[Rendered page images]
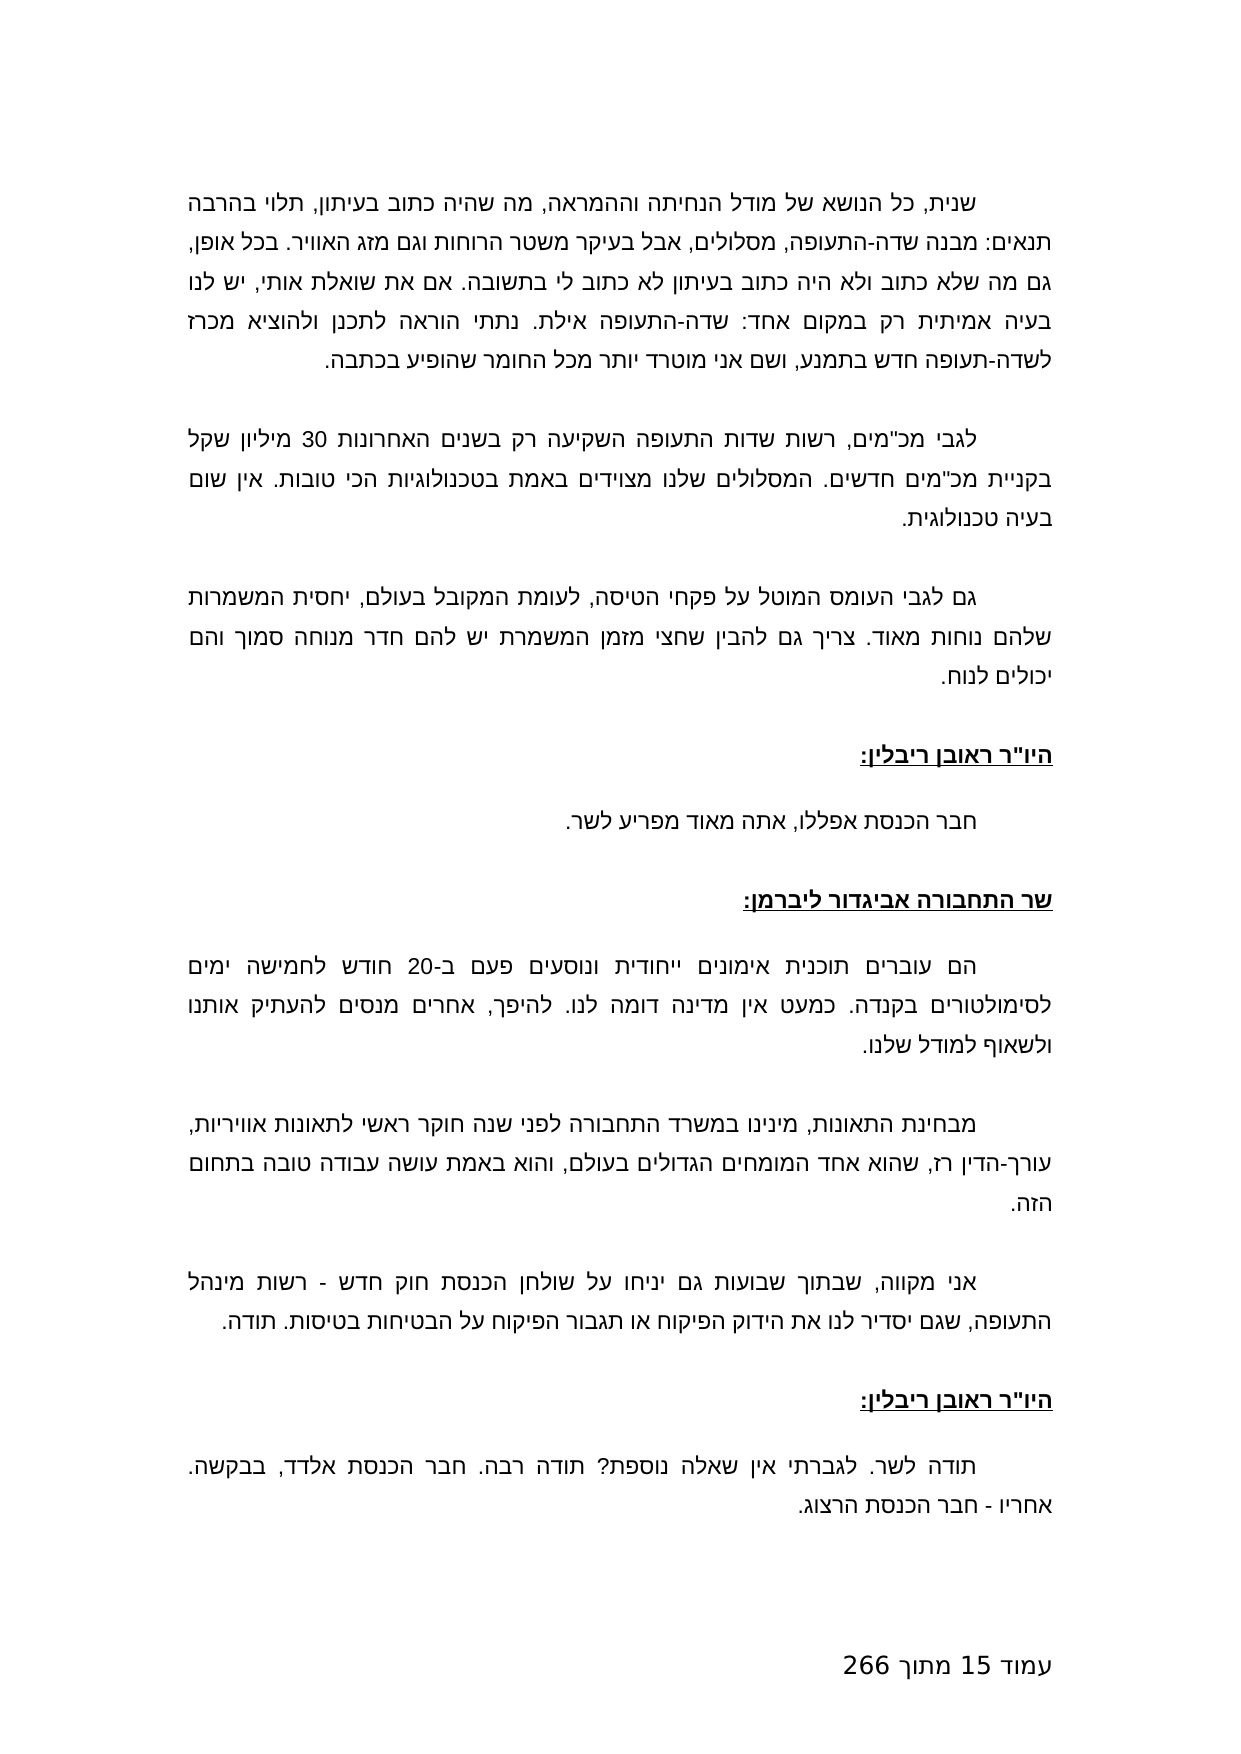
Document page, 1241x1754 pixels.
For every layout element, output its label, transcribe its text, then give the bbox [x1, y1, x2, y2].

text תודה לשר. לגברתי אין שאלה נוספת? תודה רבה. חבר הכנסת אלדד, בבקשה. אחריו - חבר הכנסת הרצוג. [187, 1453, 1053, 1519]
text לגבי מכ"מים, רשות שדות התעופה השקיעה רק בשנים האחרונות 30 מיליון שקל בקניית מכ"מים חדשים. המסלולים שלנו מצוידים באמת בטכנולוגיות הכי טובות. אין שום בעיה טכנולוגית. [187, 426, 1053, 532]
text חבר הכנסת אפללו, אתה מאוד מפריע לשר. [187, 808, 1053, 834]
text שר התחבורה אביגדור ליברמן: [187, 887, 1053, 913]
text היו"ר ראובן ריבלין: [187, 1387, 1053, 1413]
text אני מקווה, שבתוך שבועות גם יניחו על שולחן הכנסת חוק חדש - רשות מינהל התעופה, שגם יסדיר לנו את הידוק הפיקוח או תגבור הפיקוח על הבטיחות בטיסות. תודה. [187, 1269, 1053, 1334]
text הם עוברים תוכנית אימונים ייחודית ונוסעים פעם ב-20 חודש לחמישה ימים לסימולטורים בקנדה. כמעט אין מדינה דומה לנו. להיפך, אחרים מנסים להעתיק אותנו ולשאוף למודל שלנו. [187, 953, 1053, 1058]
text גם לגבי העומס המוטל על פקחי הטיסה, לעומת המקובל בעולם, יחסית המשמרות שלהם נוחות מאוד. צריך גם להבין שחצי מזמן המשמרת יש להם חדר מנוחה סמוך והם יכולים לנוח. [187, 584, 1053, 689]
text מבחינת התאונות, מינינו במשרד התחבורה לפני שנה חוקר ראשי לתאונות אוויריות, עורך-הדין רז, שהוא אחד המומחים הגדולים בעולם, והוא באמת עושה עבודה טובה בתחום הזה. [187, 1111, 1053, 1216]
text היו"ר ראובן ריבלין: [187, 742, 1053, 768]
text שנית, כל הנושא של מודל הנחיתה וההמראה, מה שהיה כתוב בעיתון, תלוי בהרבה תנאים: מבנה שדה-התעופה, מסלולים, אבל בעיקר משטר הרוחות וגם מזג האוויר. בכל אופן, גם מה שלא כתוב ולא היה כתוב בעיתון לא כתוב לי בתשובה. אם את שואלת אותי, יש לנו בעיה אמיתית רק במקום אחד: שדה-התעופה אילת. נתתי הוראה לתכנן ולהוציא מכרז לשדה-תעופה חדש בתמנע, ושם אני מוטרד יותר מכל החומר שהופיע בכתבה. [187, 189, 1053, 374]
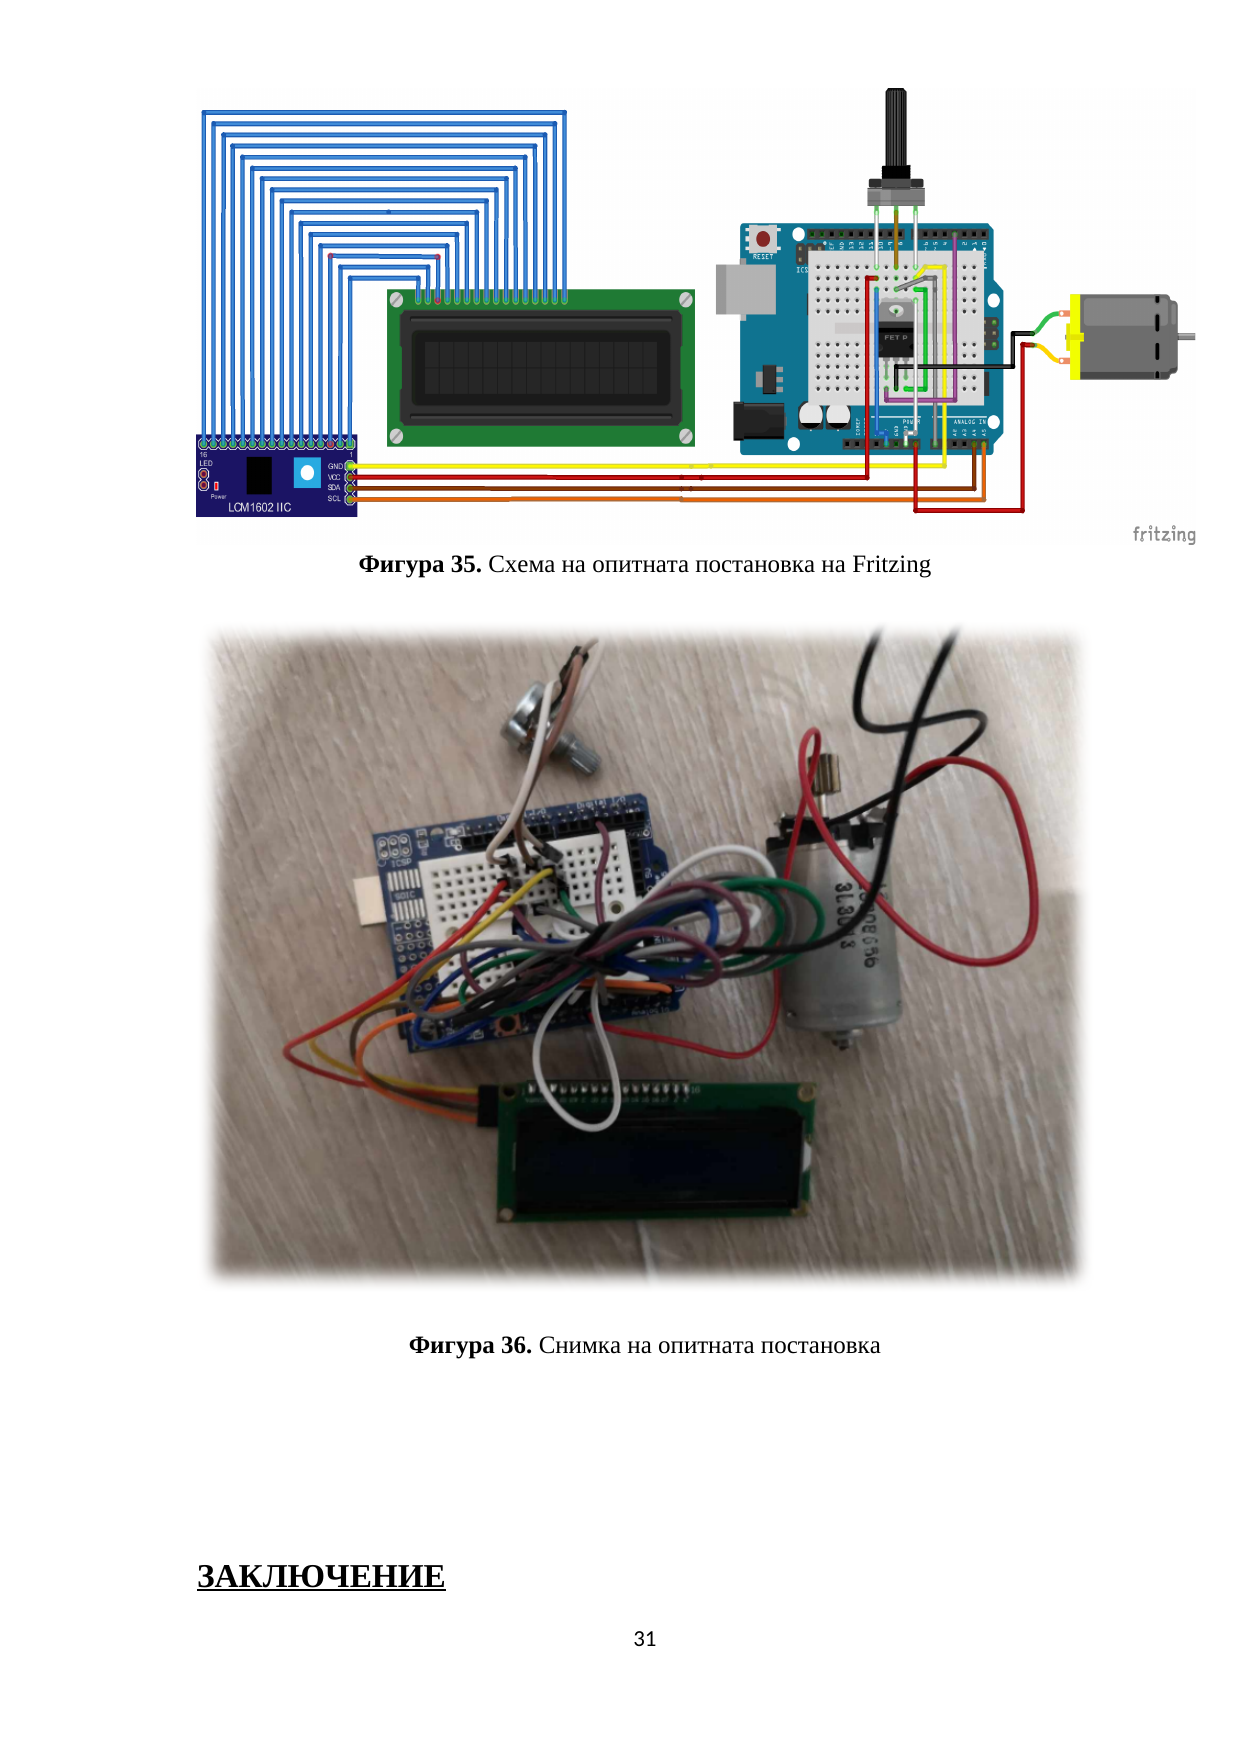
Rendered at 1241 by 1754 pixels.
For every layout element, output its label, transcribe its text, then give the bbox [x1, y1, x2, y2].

> **Problem description**: Except for the pictures, write the data out exactly.

> **Response below**:
Document page, 1241x1754 pixels.
For every layout element, output its label, transcribe its text, then give the bbox [x1, y1, x2, y2].

text תודה לשר. לגברתי אין שאלה נוספת? תודה רבה. חבר הכנסת אלדד, בבקשה. אחריו - חבר הכנסת הרצוג. [187, 1453, 1053, 1519]
text לגבי מכ"מים, רשות שדות התעופה השקיעה רק בשנים האחרונות 30 מיליון שקל בקניית מכ"מים חדשים. המסלולים שלנו מצוידים באמת בטכנולוגיות הכי טובות. אין שום בעיה טכנולוגית. [187, 426, 1053, 532]
text חבר הכנסת אפללו, אתה מאוד מפריע לשר. [187, 808, 1053, 834]
text שר התחבורה אביגדור ליברמן: [187, 887, 1053, 913]
text היו"ר ראובן ריבלין: [187, 1387, 1053, 1413]
text אני מקווה, שבתוך שבועות גם יניחו על שולחן הכנסת חוק חדש - רשות מינהל התעופה, שגם יסדיר לנו את הידוק הפיקוח או תגבור הפיקוח על הבטיחות בטיסות. תודה. [187, 1269, 1053, 1334]
text הם עוברים תוכנית אימונים ייחודית ונוסעים פעם ב-20 חודש לחמישה ימים לסימולטורים בקנדה. כמעט אין מדינה דומה לנו. להיפך, אחרים מנסים להעתיק אותנו ולשאוף למודל שלנו. [187, 953, 1053, 1058]
text גם לגבי העומס המוטל על פקחי הטיסה, לעומת המקובל בעולם, יחסית המשמרות שלהם נוחות מאוד. צריך גם להבין שחצי מזמן המשמרת יש להם חדר מנוחה סמוך והם יכולים לנוח. [187, 584, 1053, 689]
text מבחינת התאונות, מינינו במשרד התחבורה לפני שנה חוקר ראשי לתאונות אוויריות, עורך-הדין רז, שהוא אחד המומחים הגדולים בעולם, והוא באמת עושה עבודה טובה בתחום הזה. [187, 1111, 1053, 1216]
text היו"ר ראובן ריבלין: [187, 742, 1053, 768]
text שנית, כל הנושא של מודל הנחיתה וההמראה, מה שהיה כתוב בעיתון, תלוי בהרבה תנאים: מבנה שדה-התעופה, מסלולים, אבל בעיקר משטר הרוחות וגם מזג האוויר. בכל אופן, גם מה שלא כתוב ולא היה כתוב בעיתון לא כתוב לי בתשובה. אם את שואלת אותי, יש לנו בעיה אמיתית רק במקום אחד: שדה-התעופה אילת. נתתי הוראה לתכנן ולהוציא מכרז לשדה-תעופה חדש בתמנע, ושם אני מוטרד יותר מכל החומר שהופיע בכתבה. [187, 189, 1053, 374]
Rendered at 1241 by 1754 pixels.
For every layout element, output its label, transcribe its text, then give the bbox [x1, y1, x2, y2].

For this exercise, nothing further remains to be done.